Closed FADHLyemen closed 3 years ago
Hi! The actual counts of the reference cell type are not as important, as long as they are nonzero in most samples. So I'd go with a cell type that has a rather low dispersion, but high presence regardless of its mean count.
Currently, there is no function in scCODA that outputs a DataFrame to help with reference finding, but you might find the code we use in the rel_abundance_dispersion_plot
function helpful:
rel_abun = data.X / np.sum(data.X, axis=1, keepdims=True)
percent_zero = np.sum(data.X == 0, axis=0) / data.X.shape[0]
nonrare_ct = np.where(percent_zero < 1-abundant_threshold)[0]
# select reference
cell_type_disp = np.var(rel_abun, axis=0) / np.mean(rel_abun, axis=0)

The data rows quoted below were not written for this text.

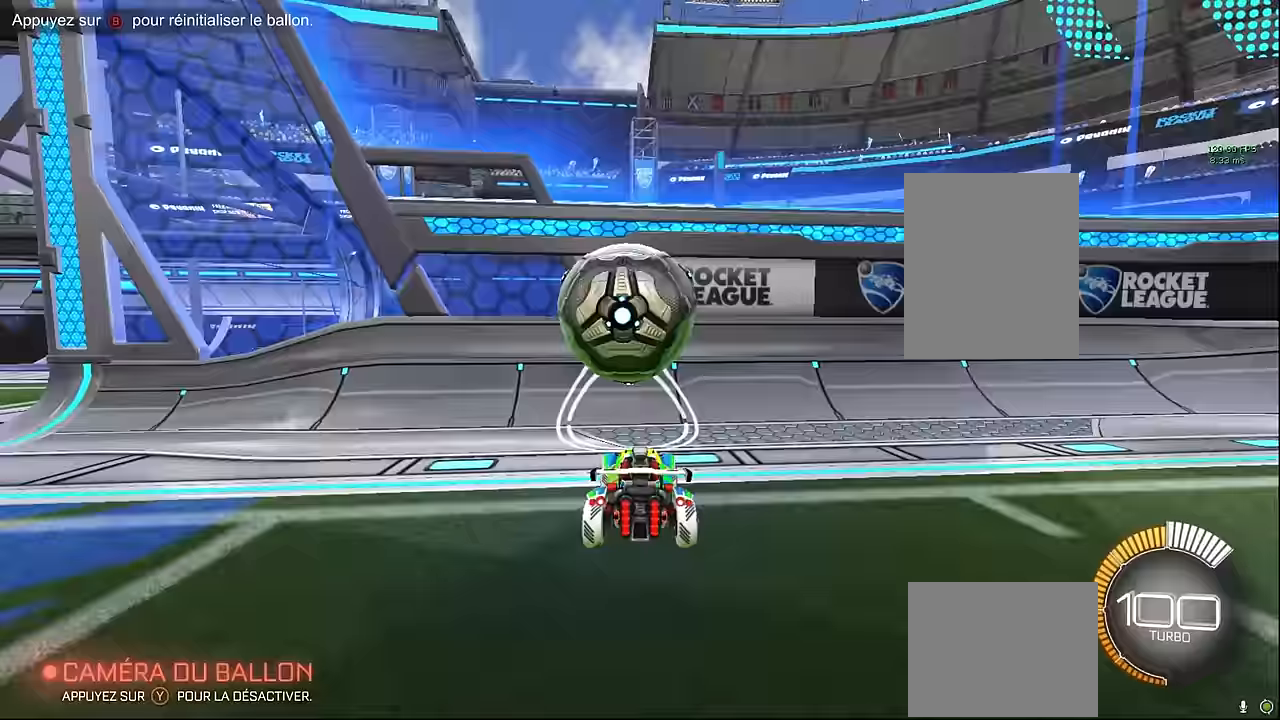
{"buttons": [], "left_stick": "down", "events": [[83, "L1", "down"], [292, "left_stick", "left"], [458, "L1", "up"], [458, "left_stick", "down"], [500, "R2", "up"]]}
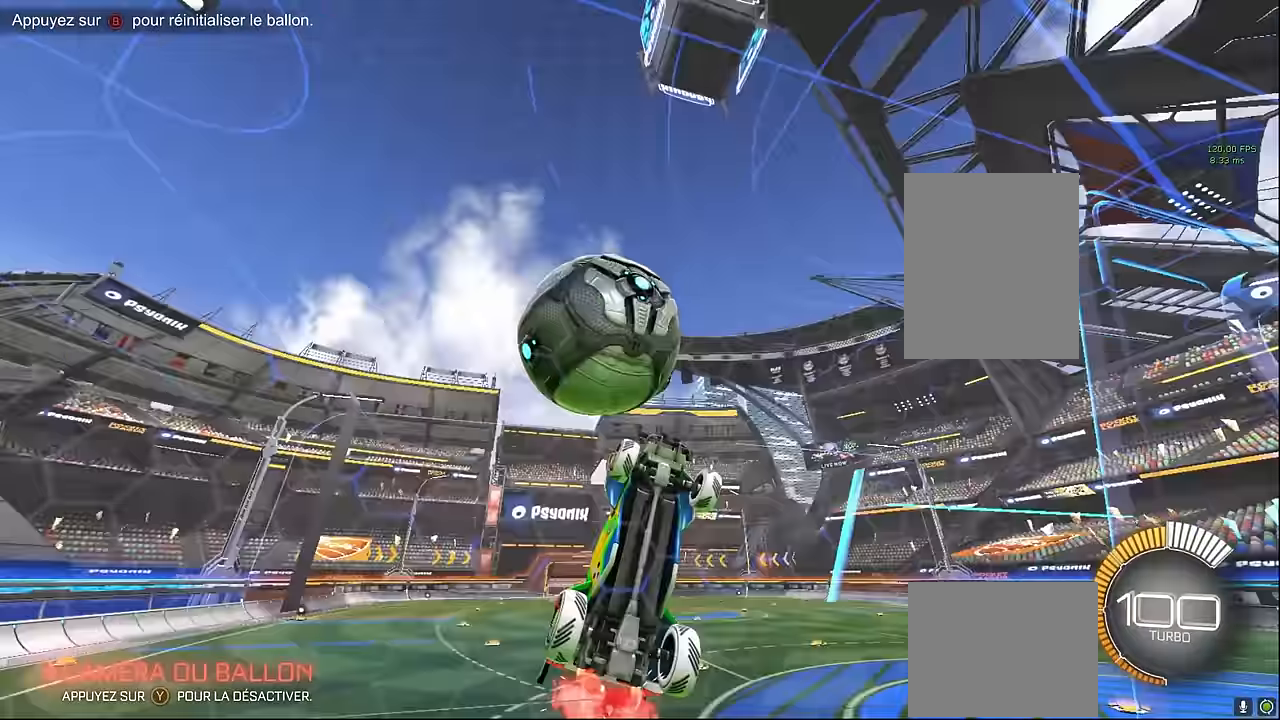
{"buttons": ["X", "R2"], "left_stick": "up-left", "events": [[42, "L2", "down"], [125, "A", "down"], [125, "R2", "down"], [125, "X", "down"], [125, "left_stick", "down-right"], [250, "A", "up"], [250, "L2", "up"], [375, "left_stick", "up-right"], [500, "left_stick", "up-left"]]}
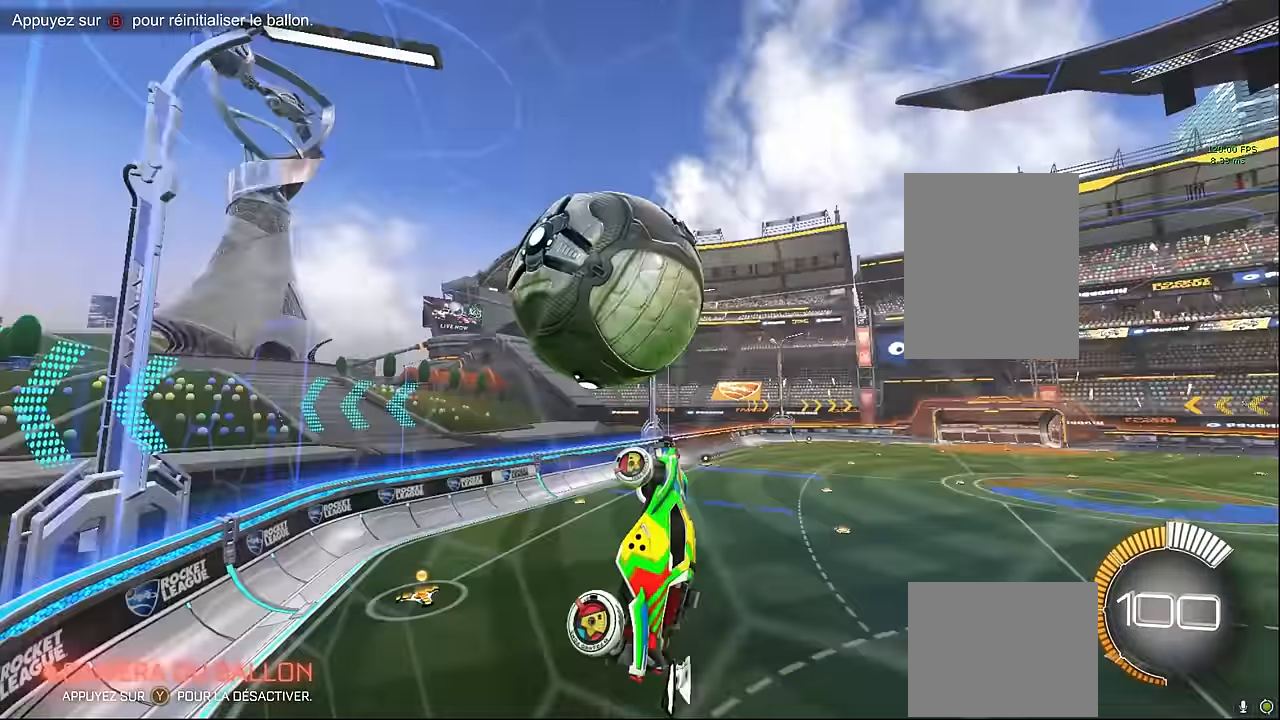
{"buttons": ["X", "L1", "R2"], "left_stick": "down", "events": [[42, "left_stick", "left"], [208, "left_stick", "down-left"], [375, "L1", "down"], [375, "left_stick", "down"]]}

is_abundant = [x in nonrare_ct for x in range(data.X.shape[1])]
plot_df = pd.DataFrame({
"Total dispersion": cell_type_disp,
"Cell type": data.var.index,
"Presence": 1-percent_zero,
"Is abundant": is_abundant
})
The plot_df
should give you all the info on dispersion and presence of the cell types.
Thank you, it confused me "Cell types that have a higher presence than a certain threshold (default 0.9) are suitable candidates for the reference and thus colored" so if the presence is 0, why you color most of them. https://sccoda.readthedocs.io/en/latest/Data_import_and_visualization.html
I think it should be Cell types that have a higher abundant not presence. What do you think?
Oh, I see what you mean! That is obviously a bug, the x-axis in the plot depicts the absence (1-presence) instead of the presence!
I am very sorry for that, will fix it as soon as possible.
Fixed on main branch!
Thank you.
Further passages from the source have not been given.